L'ingloriosa storia di

 

 

un marinaio americano
 

 

20 marzo 2006 - PL -

 

 


Sobri i marinai nordamericani sono pericolosi, ubriachi insopportabili. Cuba che li ha conosciuti in entrambi gli stati ed ha assistito all'inaudita esperienza di vederli profanare il suo simbolo più alto. Nella notte dell’11 marzo 1949 uno di loro, ubriaco, si arrampicò sulla statua di José Martí nel Parque Central ed orinò sull'apostolo dell'indipendenza cubana.

Ai piedi del monumento, i suoi compagni di divertimenti ridevano, fino a che dai bar confinanti, i cittadini cominciarono a lanciar loro bottiglie e bicchieri. La polizia protesse i marinai e caricò i passanti che tentavano di saldar loro i conti.

Un fotografo occasionale catturò la ripugnante scena e trasmise alla posterità l'attestazione dei limiti ai quali possono arrivare i soldatini dell'impero. Il giornale “All'erta” acquisì i negativi ed ebbe pressioni ed offerte affinché consegnasse le foto.

Sabato 12 marzo il quotidiano “All'erta” commosse L'Avana con le grottesche immagini di un marinaio americano, in completa uniforme ed assolutamente ubriaco, che pisciava sulla statua di José Martí.

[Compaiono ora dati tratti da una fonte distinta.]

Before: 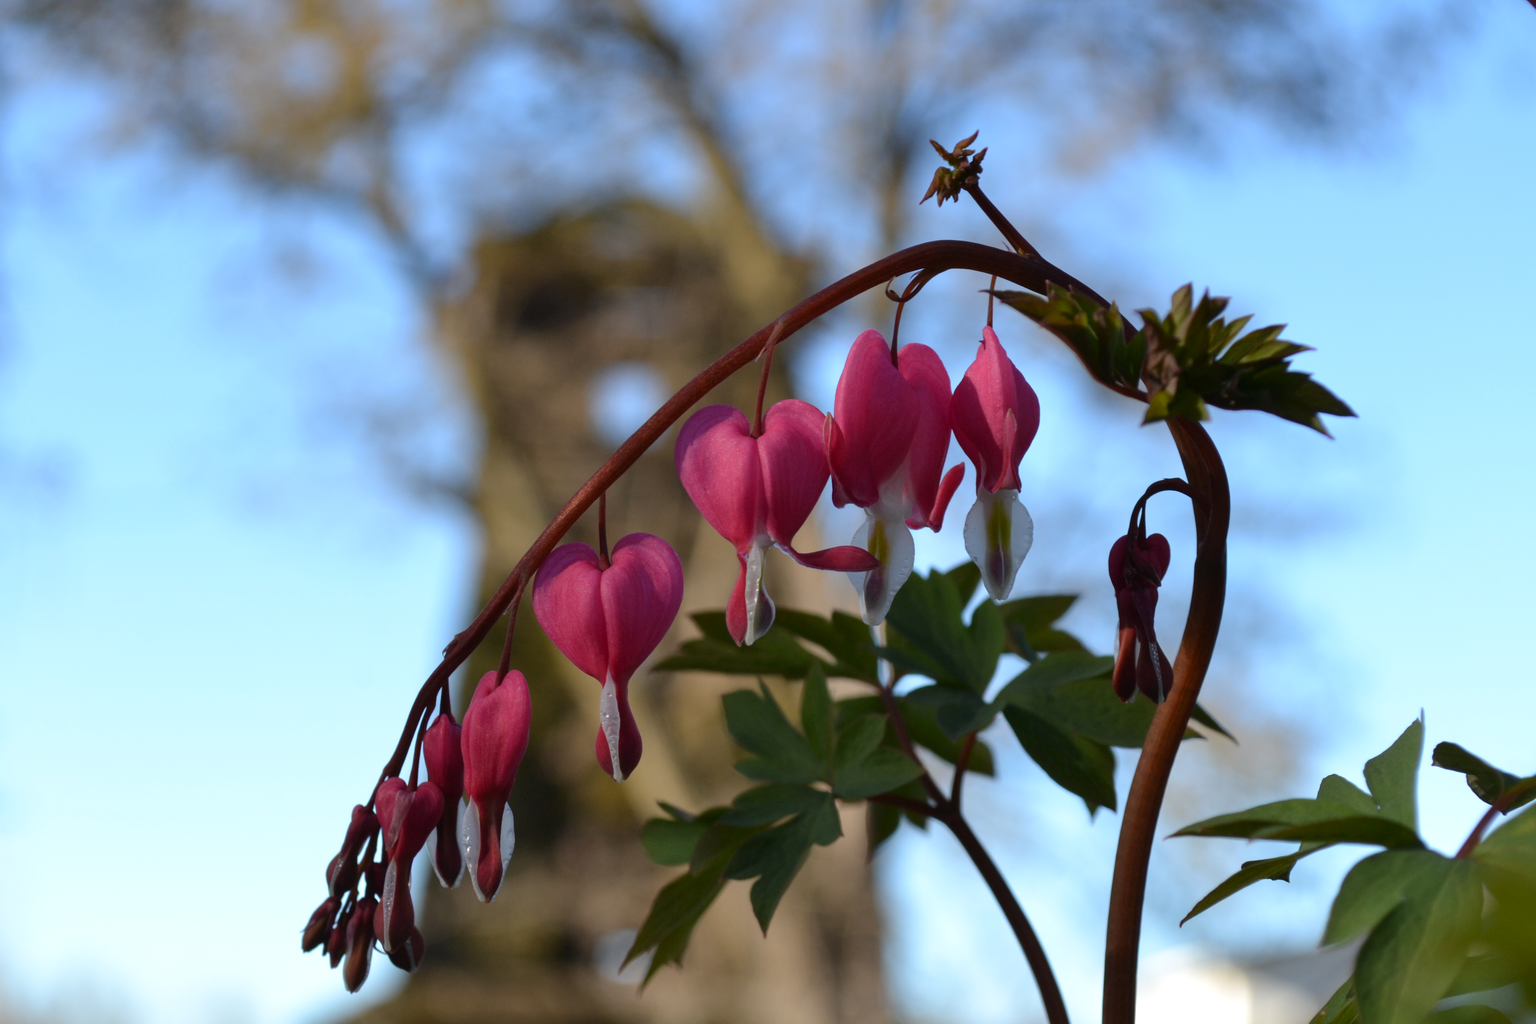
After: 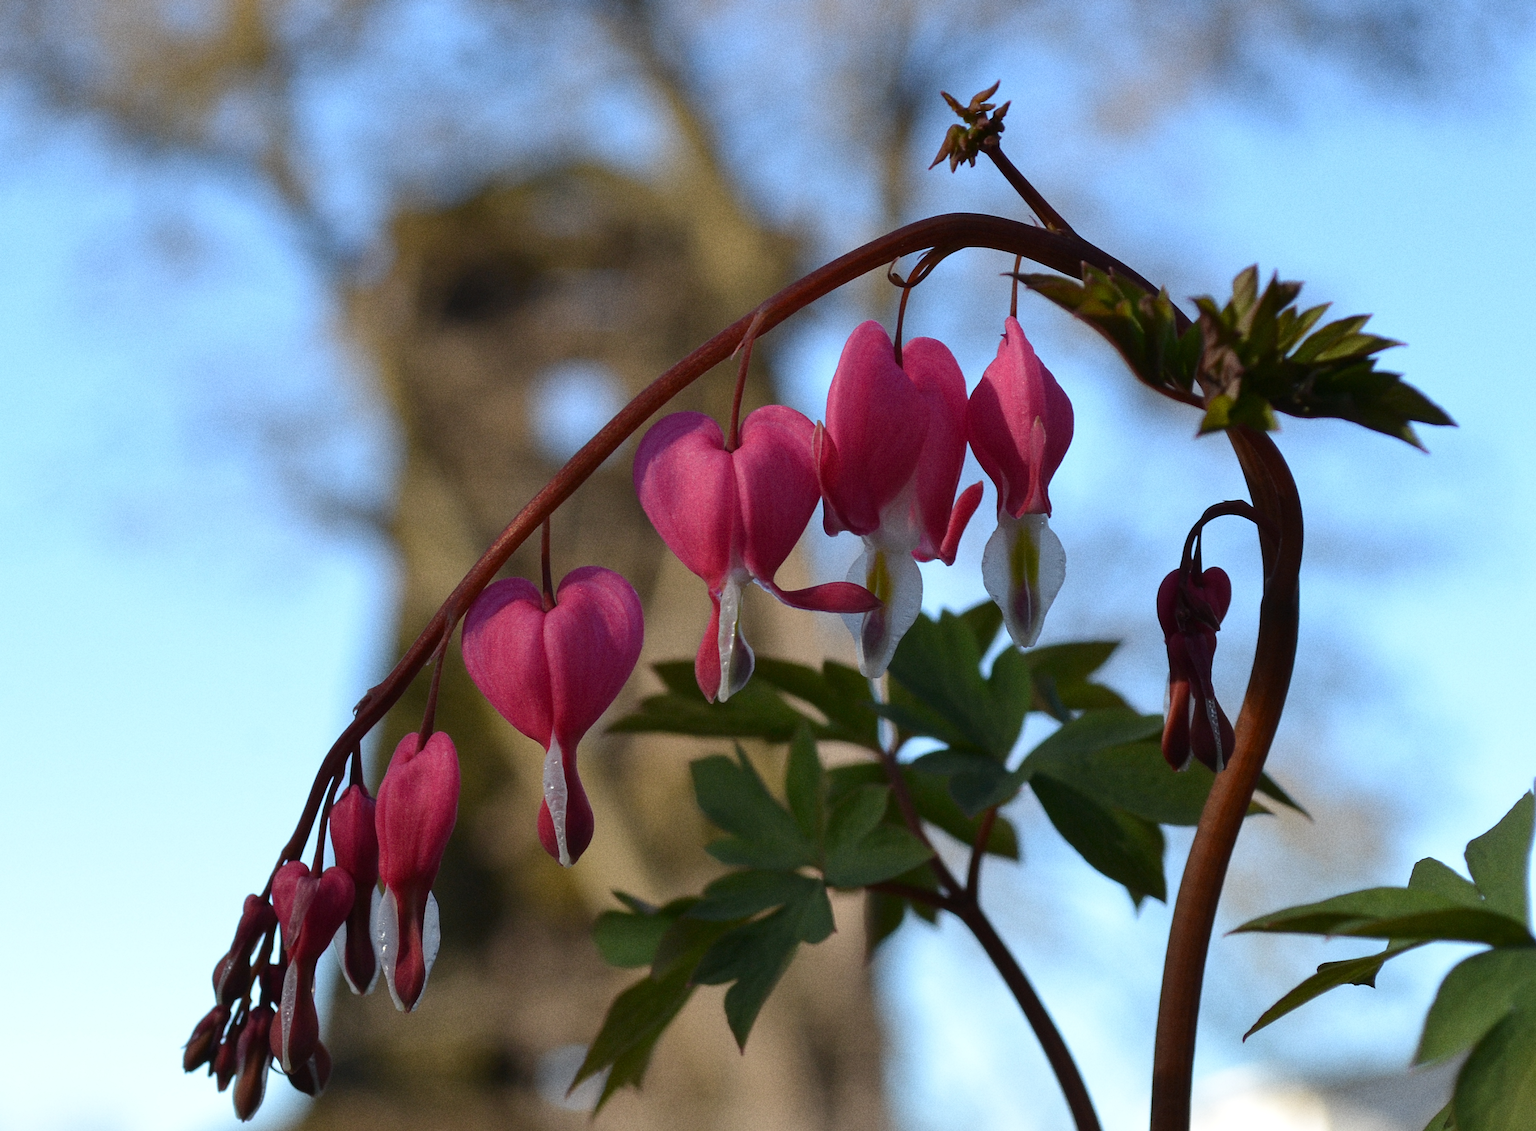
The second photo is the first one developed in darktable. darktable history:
crop: left 9.807%, top 6.259%, right 7.334%, bottom 2.177%
sharpen: on, module defaults
grain: on, module defaults
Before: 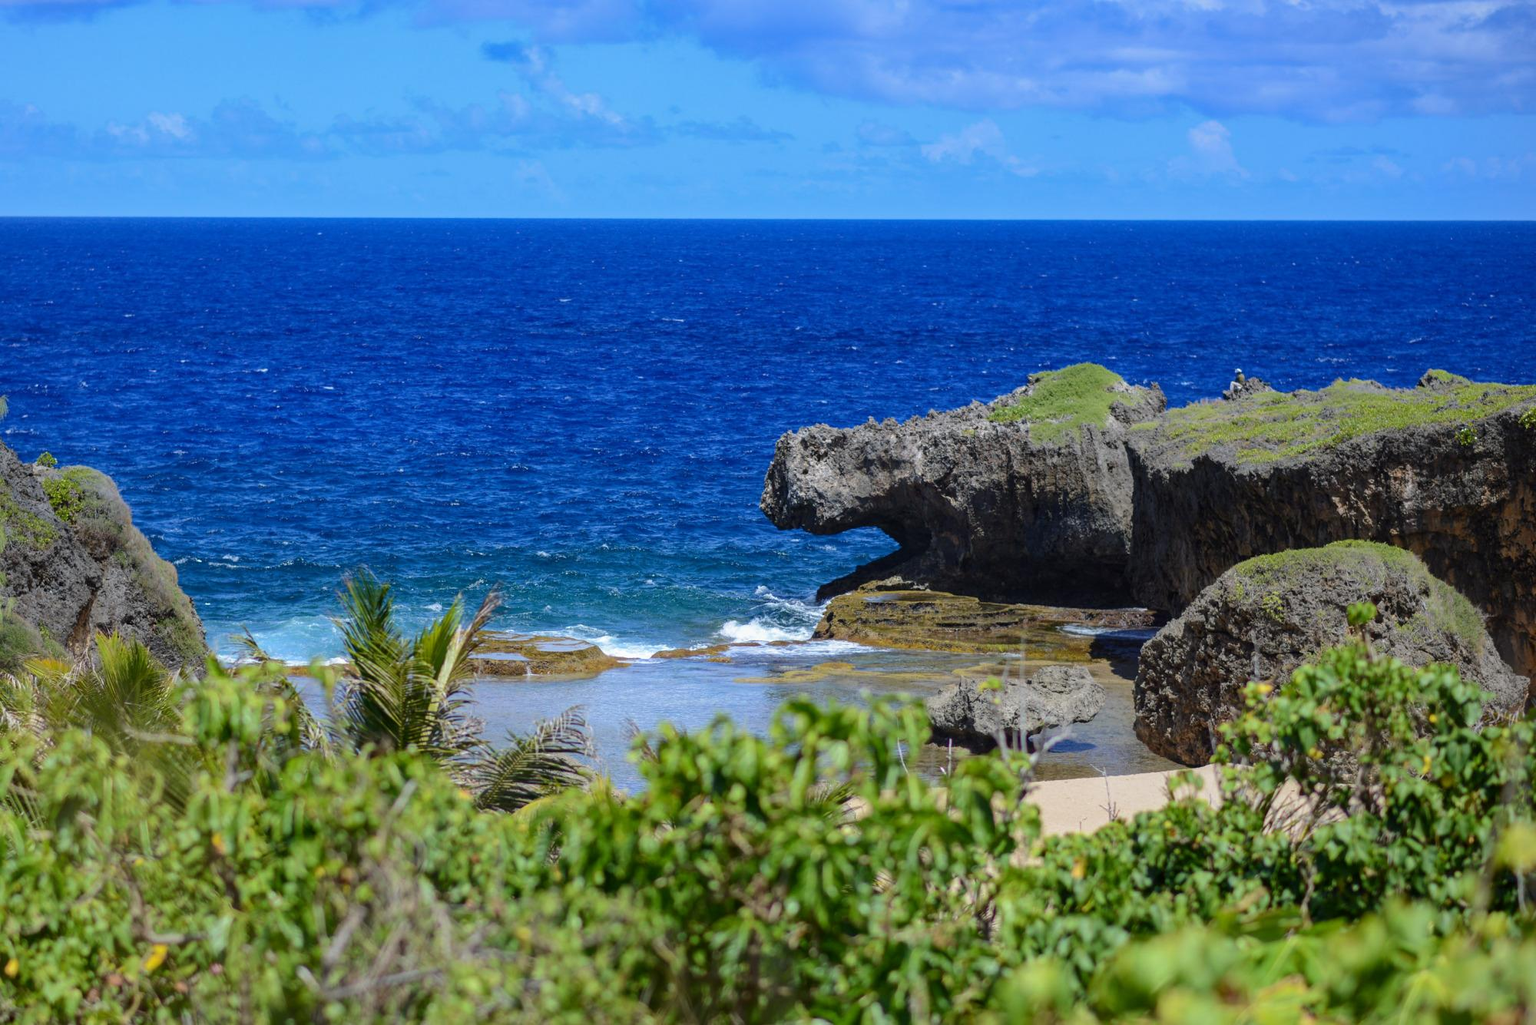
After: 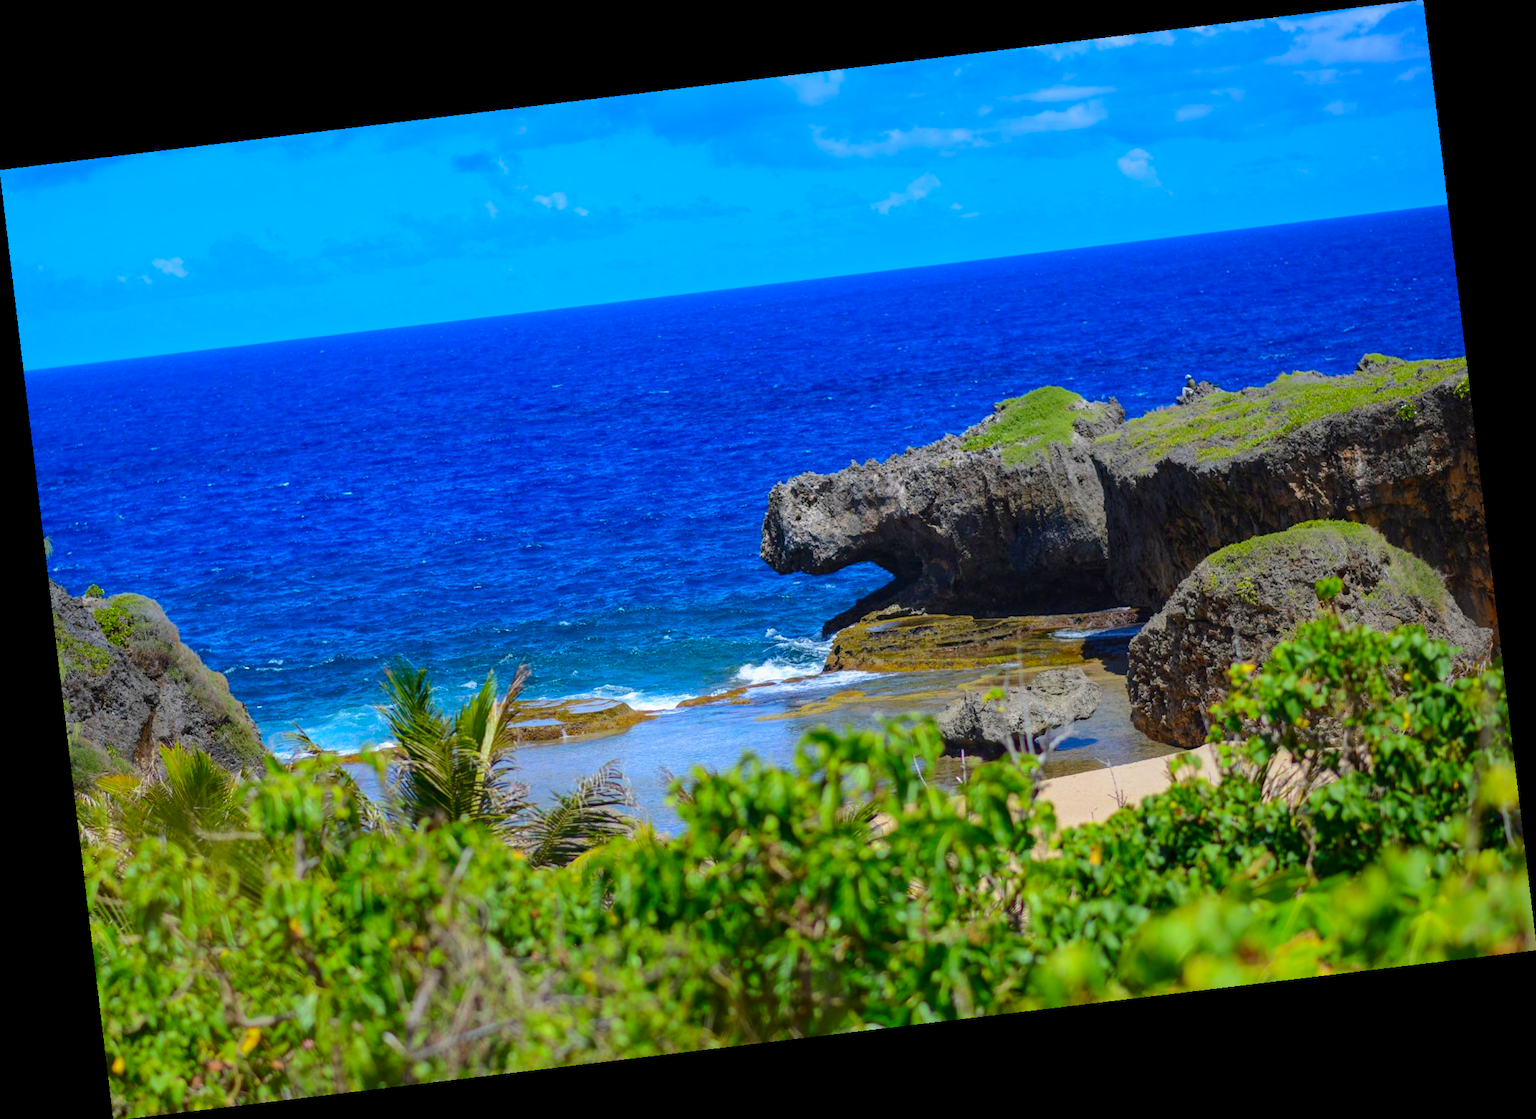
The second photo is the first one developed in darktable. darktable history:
contrast brightness saturation: saturation 0.5
rotate and perspective: rotation -6.83°, automatic cropping off
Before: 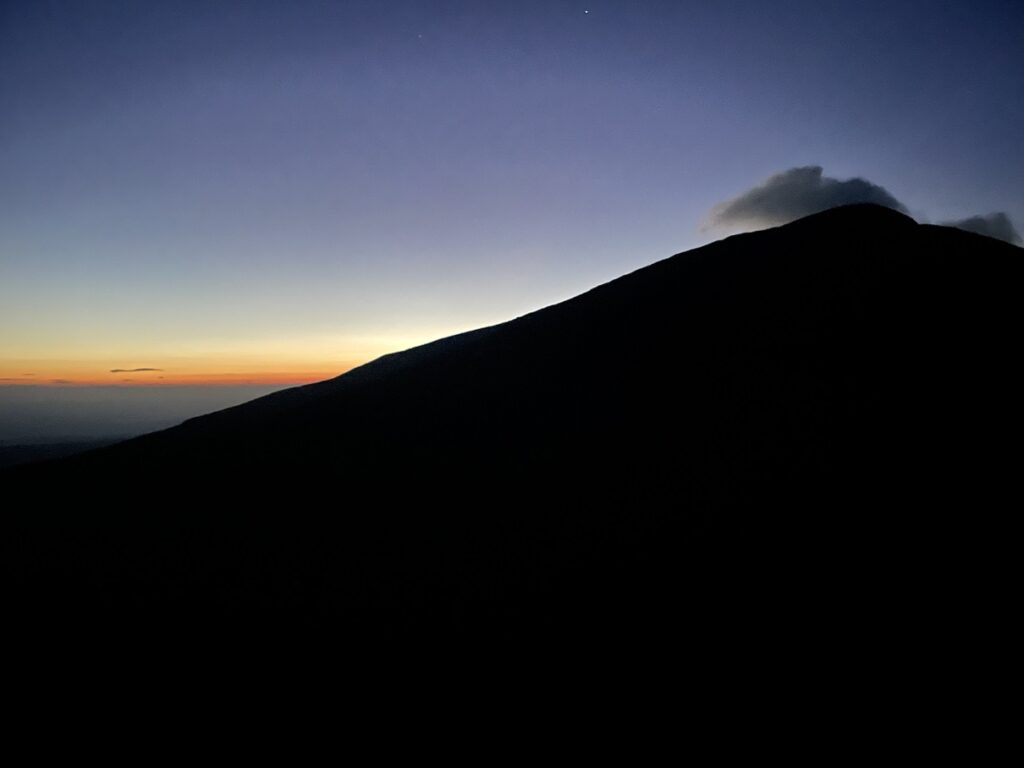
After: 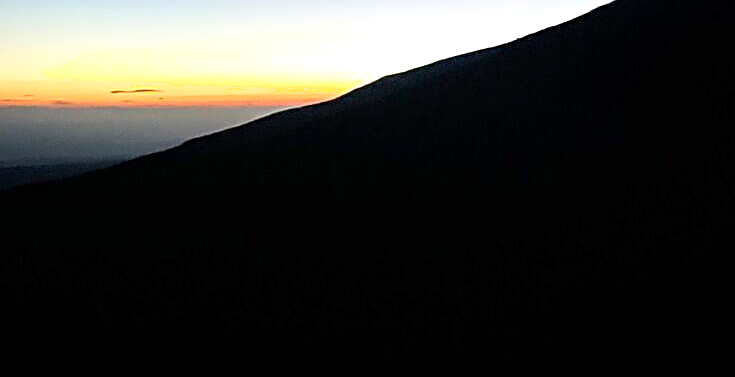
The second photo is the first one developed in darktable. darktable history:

Benché non fosse giorno di lezione, gli universitari diretti da Alfredo Guevara, Baudilio Castellanos e Fidel Castro, dirigenti della Federazione Studentesca Universitaria e Lionel Soto, Segretario Generale della Gioventù Socialista nell'Università, organizzarono una mobilitazione per protestare e lapidare l'ambasciata americana.

Su suggerimento di Fidel Castro, la manifestazione si diresse al Ministero del Governo, dove egli stesso denunciò il ministro per la tolleranza mostrata consegnando i marinai alla polizia militare del “Destroyer Rodman” al cui equipaggio essi appartenevano.

Da parte sua, Alfredo Guevara riuscì ad introdursi nel Ministero di Stato dove l'ambasciatore, Thomas Butler, accorse a presentare le scuse al governo cubano che di certo non le aveva chieste e molto meno reclamate.

In mezzo alla pappardella dell'ambasciatore che senza parlare spagnolo né ricordare di chi fosse la statua profanata , pretese di diminuire la colpa dei militari ubriachi, ricordando quante cose avevano fatte i marinai nordamericani, al comando di Teodoro Roosevelt, per l'indipendenza di Cuba, affermazione energicamente rifiutata da Guevara.

La cittadinanza e le organizzazioni civiche, dirette dai lavoratori del quotidiano che aveva rivelato l'ignominia, gli studenti universitari e diverse organizzazioni civiche, si mobilitarono per risarcire José Martí, la cui statua fu lavata, disinfettata e coperta di fiori.

Ufficialmente l'incidente fu archiviato, il “Destroyer Rodman” tolse le ancore. Non ci fu protesta ufficiale. Il governo nordamericano non si diede per informato. Non si seppe mai il nome del marinaio, perché non si fece nessun verbale.

Il tempo passò ed i giovani che assunsero allora la difesa dell'onore dell'apostolo dell'indipendenza di Cuba, comandati da Fidel Castro, fecero la rivoluzione di cui quell'uomo, Josè Martì, anima visibile di Cuba, fu l'autore intellettuale.